The following example illustrates aggregation of M transfers for IMB-EXT and blocking Write benchmarks:
Select a repetition count M
time = MPI Wtime();
issue M disjoint transfers
assure completion of all transfers
time = (MPI_Wtime() - time) / M
In this example:
M is a repetition count:
M = 1 in the non-aggregate mode
M= n_sample in the aggregate mode. For the exact definition of n_sample see the Actual Benchmarking section.
A transfer is issued by the corresponding one-sided communication call (for IMB-EXT) and by an MPI-IO write call (for IMB-IO).
Disjoint means that multiple transfers (if M>1) are to/from disjoint sections of the window or file. This permits to avoid misleading optimizations when using the same locations for multiple transfers.
The variation of M provides important information about the system and the MPI implementation, crucial for application code optimizations. For example, the following possible internal strategies of an implementation could influence the timing outcome of the above pattern.

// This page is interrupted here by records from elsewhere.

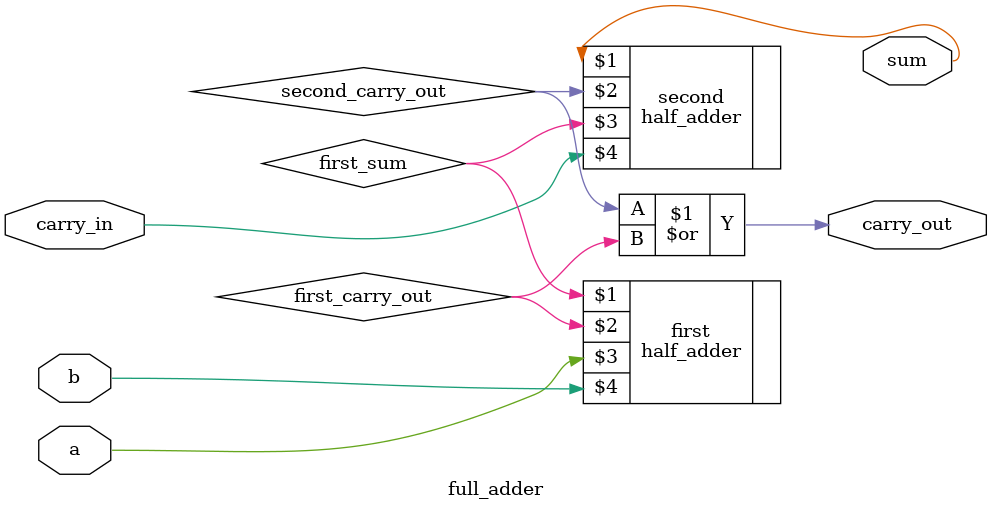
<source format=v>
module full_adder(sum, carry_out, a, b, carry_in);

input a, b, carry_in;
output sum, carry_out;

wire first_sum, first_carry_out, second_carry_out;

half_adder first(first_sum, first_carry_out, a, b);
half_adder second(sum, second_carry_out, first_sum, carry_in);

or (carry_out, second_carry_out, first_carry_out);

endmodule
</source>
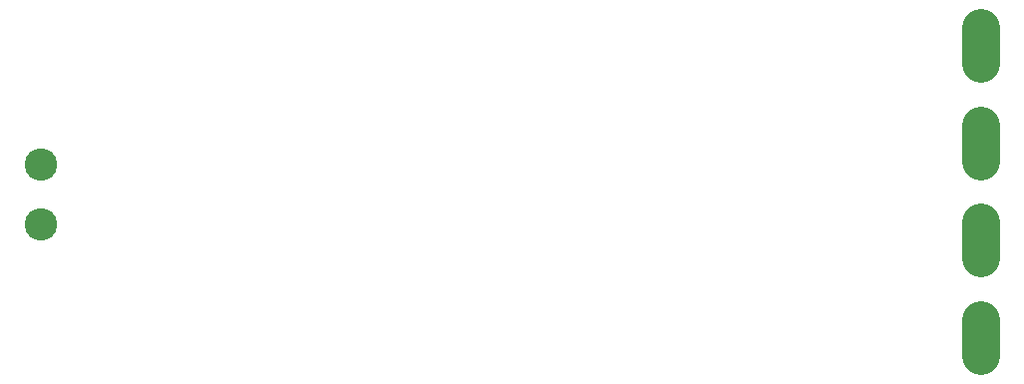
<source format=gbr>
G04 EAGLE Gerber RS-274X export*
G75*
%MOMM*%
%FSLAX34Y34*%
%LPD*%
%INSoldermask Top*%
%IPPOS*%
%AMOC8*
5,1,8,0,0,1.08239X$1,22.5*%
G01*
%ADD10C,3.251200*%
%ADD11C,2.743200*%


D10*
X937400Y236500D02*
X937400Y206020D01*
X937400Y288520D02*
X937400Y319000D01*
X937400Y371020D02*
X937400Y401500D01*
X937400Y453570D02*
X937400Y484050D01*
D11*
X139700Y368300D03*
X139700Y317500D03*
M02*

</source>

Accumulative strategy. Several successive transfers (up to M in the example above) are accumulated without an immediate completion. At certain stages, the accumulated transfers are completed as a whole. This approach may save time of expensive synchronizations. This strategy is expected to produce better results in the aggregate case as compared to the non-aggregate one.
Non-accumulative strategy. Every Transfer is completed before the return from the corresponding function. The time of expensive synchronizations is taken into account. This strategy is expected to produce equal results for aggregate and non-aggregate cases.
Assured Completion of Transfers
Following the MPI standard, assured completion of transfers is the minimum sequence of operations after which all processes of the file communicator have a consistent view after a write.
The aggregate and non-aggregate modes differ in when the assured completion of data transfers takes place:
after each transfer (non-aggregate mode)
after a bunch of multiple transfers (aggregate mode)
For Intel(R) MPI Benchmarks, assured completion means the following:
For IMB-EXT benchmarks, MPI_Win_fence
For IMB-IO Write benchmarks, a triplet MPI_File_sync/MPI_Barrier(file_communicator)/MPI_File_sync. This fixes the non-sufficient definition in the Intel(R)s MPI Benchmarks 3.0.